Yup, I've already thought of some of that stuff.
I'm not worried about things falling into the holes. They would be 1"
square. I have no pets or small children. Even a drinking glass would
span that hole without tilting, especially sitting on one of the
coasters that people will use under penalty of hanging by their thumbs
in the yard.
And these would be end tables that would sit a little lower than
the arms of the couch. They would not be for writing.
But yes, stuff would pile up on top. That much I'm certain of. Stuff
piles up on top of everything in my um, *compact* house. But
occasionally when people come over and we pretend that the house is
always as neat as it is on such evenings, people could ooh and aah at
the clever, pretty design. :)
Thanks for the advice. This is merely the tenth or so iteration of what
will doubtless become twenty or thirty before anything is built. Who
knows what shape it might take.
John McCoy wrote:
> DerbyDad03 <[email protected]> wrote in
> news:[email protected]:
>
>> Pretty, but not necessarily practical. Of course, it really all
>> depends on it's intended purpose.
>
> Yeah, let's not fault the guy for trying to be creative.
> Sometimes you have to work thru the "didn't quite work
> out like I intended" a few times to get a design that
> both looks good and works good, and you have to try the
> ideas that don't immediately look practical before you
> see how to improve them.
>
> For instance, if stuff falling thru the holes becomes
> an issue, you might just close them off on the bottom
> (add a thin layer of wood or something) - you'd keep
> the decorative aspect, and they'd still work as a way
> to grasp the lid.
>
> Or perhaps instead of a closed box under the table top
> it's an open shelf, which would make it easier to clean
> (at the risk of stuff falling off, of course).
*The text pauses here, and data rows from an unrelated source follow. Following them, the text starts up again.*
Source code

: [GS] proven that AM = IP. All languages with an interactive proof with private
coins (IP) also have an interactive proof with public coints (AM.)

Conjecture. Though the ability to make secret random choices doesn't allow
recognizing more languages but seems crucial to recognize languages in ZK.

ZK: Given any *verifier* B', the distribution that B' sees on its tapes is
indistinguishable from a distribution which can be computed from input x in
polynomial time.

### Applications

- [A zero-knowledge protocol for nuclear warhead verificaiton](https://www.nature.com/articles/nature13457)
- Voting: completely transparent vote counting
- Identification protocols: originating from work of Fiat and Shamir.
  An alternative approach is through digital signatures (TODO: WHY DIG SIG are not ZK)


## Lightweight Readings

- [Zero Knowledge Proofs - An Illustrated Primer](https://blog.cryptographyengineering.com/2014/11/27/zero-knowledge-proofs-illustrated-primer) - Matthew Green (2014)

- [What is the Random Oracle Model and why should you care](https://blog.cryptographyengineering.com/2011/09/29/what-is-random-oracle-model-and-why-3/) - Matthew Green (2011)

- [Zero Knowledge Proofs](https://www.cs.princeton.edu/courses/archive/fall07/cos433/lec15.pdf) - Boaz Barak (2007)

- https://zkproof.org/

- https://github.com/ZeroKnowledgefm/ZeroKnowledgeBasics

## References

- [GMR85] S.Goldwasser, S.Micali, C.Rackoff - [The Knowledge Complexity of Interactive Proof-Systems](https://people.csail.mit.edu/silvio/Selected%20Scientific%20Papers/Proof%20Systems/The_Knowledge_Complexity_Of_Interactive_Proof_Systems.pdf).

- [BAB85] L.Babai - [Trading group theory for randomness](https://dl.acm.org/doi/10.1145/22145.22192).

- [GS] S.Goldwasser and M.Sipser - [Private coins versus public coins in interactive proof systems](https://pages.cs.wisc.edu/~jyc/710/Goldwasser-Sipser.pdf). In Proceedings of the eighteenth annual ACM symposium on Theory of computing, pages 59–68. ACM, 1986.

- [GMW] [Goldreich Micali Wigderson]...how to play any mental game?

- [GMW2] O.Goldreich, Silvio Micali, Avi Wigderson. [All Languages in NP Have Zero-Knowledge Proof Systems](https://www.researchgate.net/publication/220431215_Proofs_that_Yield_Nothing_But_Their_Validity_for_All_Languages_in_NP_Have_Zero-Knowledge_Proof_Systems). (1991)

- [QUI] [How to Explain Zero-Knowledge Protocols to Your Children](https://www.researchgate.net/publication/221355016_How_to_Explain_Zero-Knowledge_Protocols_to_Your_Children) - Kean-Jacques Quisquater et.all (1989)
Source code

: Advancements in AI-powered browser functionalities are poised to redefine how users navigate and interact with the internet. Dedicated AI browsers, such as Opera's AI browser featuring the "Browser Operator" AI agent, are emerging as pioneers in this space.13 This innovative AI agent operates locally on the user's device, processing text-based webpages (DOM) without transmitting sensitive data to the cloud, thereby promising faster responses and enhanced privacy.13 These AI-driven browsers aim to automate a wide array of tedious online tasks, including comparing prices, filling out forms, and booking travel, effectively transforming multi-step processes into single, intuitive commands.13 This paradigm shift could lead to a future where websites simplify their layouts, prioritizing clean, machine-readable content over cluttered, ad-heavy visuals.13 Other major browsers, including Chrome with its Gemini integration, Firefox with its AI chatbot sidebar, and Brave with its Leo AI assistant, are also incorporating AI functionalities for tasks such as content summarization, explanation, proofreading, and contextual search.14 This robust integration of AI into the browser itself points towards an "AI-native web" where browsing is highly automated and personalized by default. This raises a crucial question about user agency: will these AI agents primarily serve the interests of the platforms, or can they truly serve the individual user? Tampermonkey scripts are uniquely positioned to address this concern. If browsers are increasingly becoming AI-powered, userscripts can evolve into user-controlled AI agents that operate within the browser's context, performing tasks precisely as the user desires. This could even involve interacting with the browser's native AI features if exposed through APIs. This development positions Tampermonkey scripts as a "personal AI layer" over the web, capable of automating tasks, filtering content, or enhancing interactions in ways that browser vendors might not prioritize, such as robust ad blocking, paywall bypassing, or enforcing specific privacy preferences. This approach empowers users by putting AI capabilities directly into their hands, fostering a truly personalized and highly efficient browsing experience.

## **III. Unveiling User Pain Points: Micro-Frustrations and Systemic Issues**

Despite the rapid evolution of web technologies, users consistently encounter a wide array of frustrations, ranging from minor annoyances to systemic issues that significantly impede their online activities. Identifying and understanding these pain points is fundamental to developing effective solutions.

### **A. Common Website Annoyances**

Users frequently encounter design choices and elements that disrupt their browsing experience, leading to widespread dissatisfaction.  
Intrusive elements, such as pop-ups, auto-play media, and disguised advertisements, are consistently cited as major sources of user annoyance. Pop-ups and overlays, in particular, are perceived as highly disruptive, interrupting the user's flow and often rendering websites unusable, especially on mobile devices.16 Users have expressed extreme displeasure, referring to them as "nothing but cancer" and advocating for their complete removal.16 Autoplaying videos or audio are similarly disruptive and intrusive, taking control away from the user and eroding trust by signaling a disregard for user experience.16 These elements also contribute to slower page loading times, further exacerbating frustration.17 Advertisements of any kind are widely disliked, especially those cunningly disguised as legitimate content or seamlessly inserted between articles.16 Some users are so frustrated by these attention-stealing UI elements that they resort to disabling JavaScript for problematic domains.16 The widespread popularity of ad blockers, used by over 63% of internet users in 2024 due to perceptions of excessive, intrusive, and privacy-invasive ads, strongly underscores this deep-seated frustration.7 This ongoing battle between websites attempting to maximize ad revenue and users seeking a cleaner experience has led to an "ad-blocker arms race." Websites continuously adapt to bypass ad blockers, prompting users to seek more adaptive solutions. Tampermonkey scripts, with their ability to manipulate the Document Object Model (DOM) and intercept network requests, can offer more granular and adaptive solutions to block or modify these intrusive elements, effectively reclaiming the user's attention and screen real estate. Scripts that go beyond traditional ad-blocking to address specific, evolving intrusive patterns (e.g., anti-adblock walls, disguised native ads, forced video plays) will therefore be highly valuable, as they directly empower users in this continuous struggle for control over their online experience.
Good thought, no need to clear off the top to get at it. Especially if it
were a sliding shelf...not talkng about drawer slides, just a couple of
pieces on the inside along two sides to contain the shelf.
dadiOH
On 3/19/2015 2:35 PM, Greg Guarino wrote:
> https://www.flickr.com/photos/gdguarino/16851937401/in/photostream/
>
> I don't know if I'll actually build this design. In fact, even if I work
> up the gumption to try it - there would be many challenges for someone
> at my level - I'm sure the design will undergo many changes before it's
> built.
>
> For right now I'm curious about the center section that lifts out. If
> it's made of solid wood (lets say oak), how much play would I need to
> allow around the perimeter? It would probably be 6" to 8" wide. Would a
> sixteenth be adequate?
>
> Next, is this simply a stupid idea? Specifically, is the center piece
> likely to warp over time and not sit flat? I can't see using ply for
> this, as I like the decorative square holes, which would also be used to
> remove the cover.
>
> As always, try to be gentle. :)
Cool and I would not be too concerned with the lift out section, you are
using a dark wood to hide the loose fit shadow that would be created.
The wider that trim around the lid the less noticeable the gaps will be.